## AUFGABEN:
[a] Welcher Code wird laut dem Textauszug dem Rechtscode übergeordnet?
[b] Schreiben Sie aus dem Textauszug den Teil von „Doch wenn man“ bis „einem binären Meta-Code.“ wortgetreu ab.
[c] Stimmen diese Aussagen mit dem Textauszug überein? Antworten Sie jeweils mit Ja oder Nein und zitieren Sie die entscheidenden Worte wörtlich. (i) Jedes autonome Sozialsystem verfügt über eine Verfassung. (ii) Der Verfassungscode unterzieht Entscheidungen, die bereits unter der Recht/Unrecht-Codierung gefällt wurden, einer zusätzlichen Prüfung. (iii) Die Hierarchie zwischen einfachem Recht und Verfassungsrecht ist nur für politische Staatsverfassungen typisch.

## TEXTAUSZUG:

|---|

Doch wenn man weiter liest, bleibt kein Zweifel, dass nicht jedes autonome Sozialsystem über eine »Verfassung« verfügt, sondern dass Konstitutionalisierung zusätzlich einen »Ultrazyklus« voraussetzt, das heißt eine strukturelle Kopplung zwischen zwei Systemen mit einem binären Meta-Code.
»Auf der Meta-Ebene fungiert der Verfassungscode, denn er unterwirft Entscheidungen, die bereits unter der binären Recht/Unrecht-Codierung gefällt wurden, einer zusätzlichen Prüfung, nämlich ob sie sozialverfassungsrechtlichen Anforderungen entsprechen. Hier entsteht also die für alle Verfassungen – für politische Staatsverfassungen, für Sozialverfassungen oder für Organisationsverfassungen – typische Hierarchie zwischen einfachem Recht und Verfassungsrecht, ›the law of the laws‹. Dem Rechtscode (rechtmäßig/rechtswidrig) wird der Verfassungscode des jeweiligen Sozialbereichs (verfassungsmäßig/verfassungswidrig) übergeordnet. … Dieser gewiss nicht einfach gebaute Zusammenhang von struktureller Kopplung und ihrer hybriden Meta-Codierung … « [15]Teubner, Verfassungen ohne Staat?, 2010, Internetfassung S. 26.
In der Tat, dieser Zusammenhang ist nicht einfach gebaut.

|---|

## BEREITGESTELLTES MATERIAL:
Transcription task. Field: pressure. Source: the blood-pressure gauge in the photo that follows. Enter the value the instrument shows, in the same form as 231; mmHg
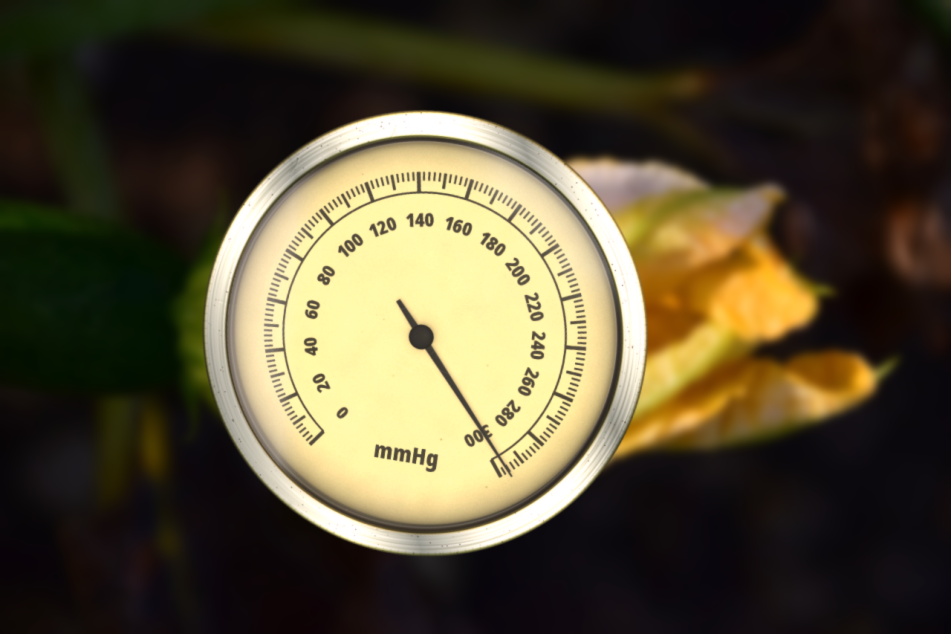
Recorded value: 296; mmHg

|---|

## LÖSUNGEN:
[a] Der Verfassungscode des jeweiligen Sozialbereichs (verfassungsmäßig/verfassungswidrig).

[b]
Doch wenn man weiter liest, bleibt kein Zweifel, dass nicht jedes autonome Sozialsystem über eine »Verfassung« verfügt, sondern dass Konstitutionalisierung zusätzlich einen »Ultrazyklus« voraussetzt, das heißt eine strukturelle Kopplung zwischen zwei Systemen mit einem binären Meta-Code.

[c]
(i) Nein: „nicht jedes autonome Sozialsystem über eine »Verfassung« verfügt“
(ii) Ja: „er unterwirft Entscheidungen, die bereits unter der binären Recht/Unrecht-Codierung gefällt wurden, einer zusätzlichen Prüfung“
(iii) Nein: „die für alle Verfassungen – für politische Staatsverfassungen, für Sozialverfassungen oder für Organisationsverfassungen – typische Hierarchie“